◆ **TASKS TO COMPLETE**:
**A.** From the article on Swiss army pigeons, reproduce word for word the section starting at "But since the" and ending at "any frontline action.".
**B.** Answer these questions using the article on Swiss army pigeons:
(i) In what year did the Swiss army finally stop keeping its pigeons?
(ii) Which medal was Cher Ami awarded?
(iii) Where on the bird were the message tubes attached?

For half a century after WWII ended, the Swiss army refused to decommission its carrier pigeons, even though they had long outlived their usefulness.

Swiss history: How the Swiss army refused to decommission its pigeons
Pigeons flew military missions in Switzerland for over 70 years. Photo by KENZO TRIBOUILLARD / AFP

Certain species of pigeons have an uncanny ability to find their way home to their coops from any distance. That is why pigeons were widely used to carry messages from one military unit to another in World War I and II.

But only the Swiss army had kept its pigeons long after the war ended — until 1996. They have been on standby for decades in case of invasion— this time from the Soviet Union.

The birds “have been specially trained for homing and are used to flying long distances over all kinds of terrain,” Samuel Iselin, a spokesman for the Federal Office of Signal Troops in Bern, said just before the pigeon troops were disbanded.

But since the country had not been involved in either of the world wars, it is safe to assume that Swiss pigeons had never seen active combat duty or witnessed any frontline action.

There is also no record of any of them falling victim to enemy fire, unlike their French counterpart, Cher Ami, which was hit while delivering messages during the Battle of Verdun in 1916. She was awarded the posthumous Croix de Guerre medal for her bravery.

It is perhaps natural to think that pigeons carried messages in their beaks, like the olive branches. But in fact, messages were written on light paper, rolled into a small tube, and attached to the bird’s leg.

Images with bounding boxes
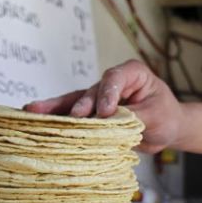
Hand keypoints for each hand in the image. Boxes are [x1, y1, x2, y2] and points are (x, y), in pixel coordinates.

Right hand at [24, 60, 182, 152]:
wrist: (167, 129)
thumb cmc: (166, 116)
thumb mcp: (156, 116)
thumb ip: (134, 116)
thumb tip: (108, 122)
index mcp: (132, 73)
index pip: (115, 78)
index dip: (108, 93)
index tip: (106, 111)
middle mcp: (112, 81)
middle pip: (92, 90)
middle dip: (82, 104)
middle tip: (75, 117)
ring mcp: (99, 96)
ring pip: (76, 100)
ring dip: (57, 108)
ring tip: (34, 111)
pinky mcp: (92, 113)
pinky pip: (72, 114)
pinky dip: (57, 118)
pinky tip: (36, 117)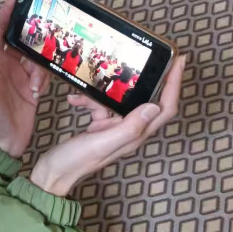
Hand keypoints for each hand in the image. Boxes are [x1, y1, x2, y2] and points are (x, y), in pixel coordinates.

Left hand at [0, 0, 50, 157]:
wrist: (3, 143)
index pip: (0, 29)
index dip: (8, 10)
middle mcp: (6, 66)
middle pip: (22, 39)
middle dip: (33, 29)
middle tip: (47, 17)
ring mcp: (21, 77)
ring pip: (35, 55)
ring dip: (41, 55)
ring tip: (45, 57)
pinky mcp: (33, 89)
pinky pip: (43, 73)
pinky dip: (44, 74)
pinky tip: (42, 81)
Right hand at [30, 54, 185, 195]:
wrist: (53, 173)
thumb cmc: (76, 162)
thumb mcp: (102, 142)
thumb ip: (129, 127)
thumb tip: (154, 106)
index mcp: (135, 135)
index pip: (164, 108)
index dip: (174, 84)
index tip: (179, 61)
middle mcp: (129, 131)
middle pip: (148, 100)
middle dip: (149, 79)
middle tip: (150, 58)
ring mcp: (114, 129)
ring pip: (118, 101)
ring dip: (104, 92)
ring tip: (87, 86)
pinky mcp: (100, 127)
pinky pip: (100, 106)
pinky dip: (88, 100)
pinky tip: (74, 99)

◆ **REPLIES**:
**A.**
But since the country had not been involved in either of the world wars, it is safe to assume that Swiss pigeons had never seen active combat duty or witnessed any frontline action.

**B.**
(i) 1996
(ii) The posthumous Croix de Guerre
(iii) To the bird's leg